As intricate as the script is—Nolan worked on it for a decade—the movie is not just a feat of cinematic wizardry, even though it comes close to the level of technological derring-do carried off by the likes of Stanley Kubrick. (Indeed Nolan works in repeated homages to the late great auteur beyond the obvious use of moving sets on gimbles to allow athletic Gordon-Levitt to bounce weightless and walk on walls and ceilings.) The movie also has heart. So that even if you do get confused (as I did in the James Bond snow section, filmed in the Canadian Rockies), the emotional through-line pulls you along. It’s as simple as The Wizard of Oz: The Extractor wants to go home.
This emotional motivation for Cobb—who much like his conflicted family man in Shutter Island, is haunted by images of his beloved Mal and two toddlers—helps to render him more sympathetic. Beyond a taut suspense thriller, Inception is also a moving love story. Composer Hans Zimmer effectively colors the score with varying emotional mood swings (although I question the Edith Piaf reference to Cotillard’s Oscar-winning performance in La Vie En Rose).
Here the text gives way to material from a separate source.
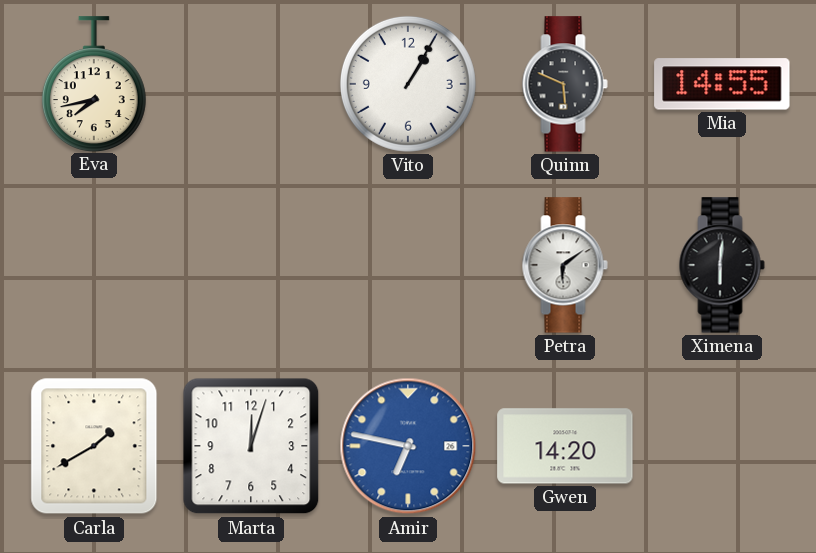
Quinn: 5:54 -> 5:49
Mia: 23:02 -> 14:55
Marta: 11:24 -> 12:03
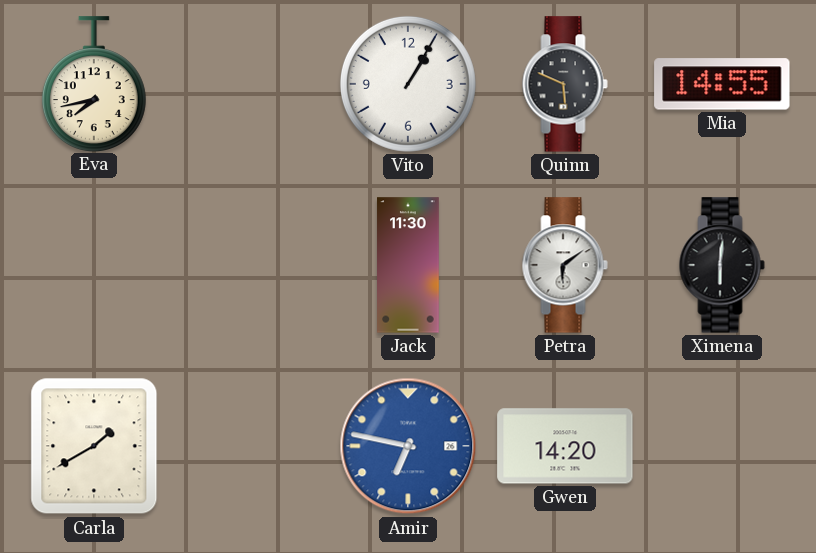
Jack: none -> 11:30
Marta: 12:03 -> none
Nolan and his production team traveled to exotic locations around the world, from Tokyo, where Watanabe’s corporate executive is based, and Paris, to Tangiers and giant sound stages in England and Los Angeles. The scene when Cobb teaches protege Ariadne to bend reality is stunning, as are the reveals of each successive dreamscape, where anything can happen. Inception not only references the “levels” of complex video gameplay, but also functions as a metaphor for the creative process of moviemaking itself: as The Forger tells The Point Man, as he summons up a huge blaster, “You mustn’t be afraid to dream a little bigger, darling.”